合意に基づき、韓国は元慰安婦支援の財団を設立した。日本は10億円拠出の国内手続きを速やかに進める方針だ。朴政権は、財団が円滑に活動できるように全力を尽くさねばならない。
注目すべきは、朴氏が日韓関係発展の背景として、北朝鮮の核開発などによる北東アジアの安全保障情勢の変動を挙げたことだ。
朴氏は、最新鋭ミサイル防衛システム「最終段階高高度地域防衛(THAAD)」の在韓米軍への配備について、「政府は国民を守るため、必要なすべての措置をとる」と強調した。
配備に強く反対する中国が韓国に圧力をかける中、揺るがぬ方針を示したことは評価できる。

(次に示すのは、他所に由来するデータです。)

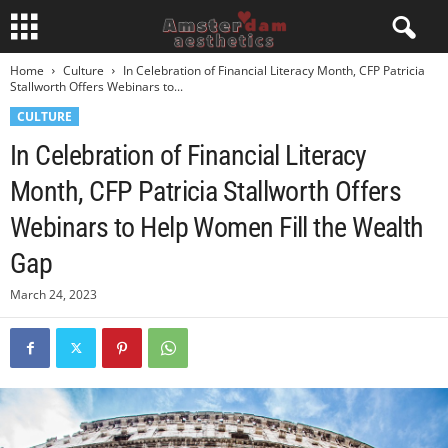
Home
Culture
In Celebration of Financial Literacy Month, CFP Patricia
Stallworth Offers Webinars to...
CULTURE
In Celebration of Financial Literacy
Month, CFP Patricia Stallworth Offers
Webinars to Help Women Fill the Wealth
Gap
March 24, 2023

朴氏は昨年9月、中国の「抗日戦争勝利」記念軍事パレードに出席するなど対中傾斜を鮮明にしていた。中国がTHAAD配備妨害に奔走し、対北朝鮮包囲網を綻ばせるのを見て、中国の独善ぶりを改めて認識したのではないか。
朴氏には、安全保障分野での日米韓の連携強化が求められる。そのためには、日韓の軍事情報包括保護協定(GSOMIA)締結を推進することが欠かせない。
遺憾なのは、韓国の与野党の国会議員10人が光復節に合わせて、韓国が不法占拠する竹島に上陸したことだ。日本政府の中止要請を無視した行動で、菅官房長官が「到底受け入れられない」と強く抗議したのは当然である。
先月には、野党前代表も竹島に上陸した。来年12月の大統領選に向けた動きが活発化している。党利党略から国民の「反日」意識をいたずらに煽り、日韓関係を損なう行為は慎まねばなるまい。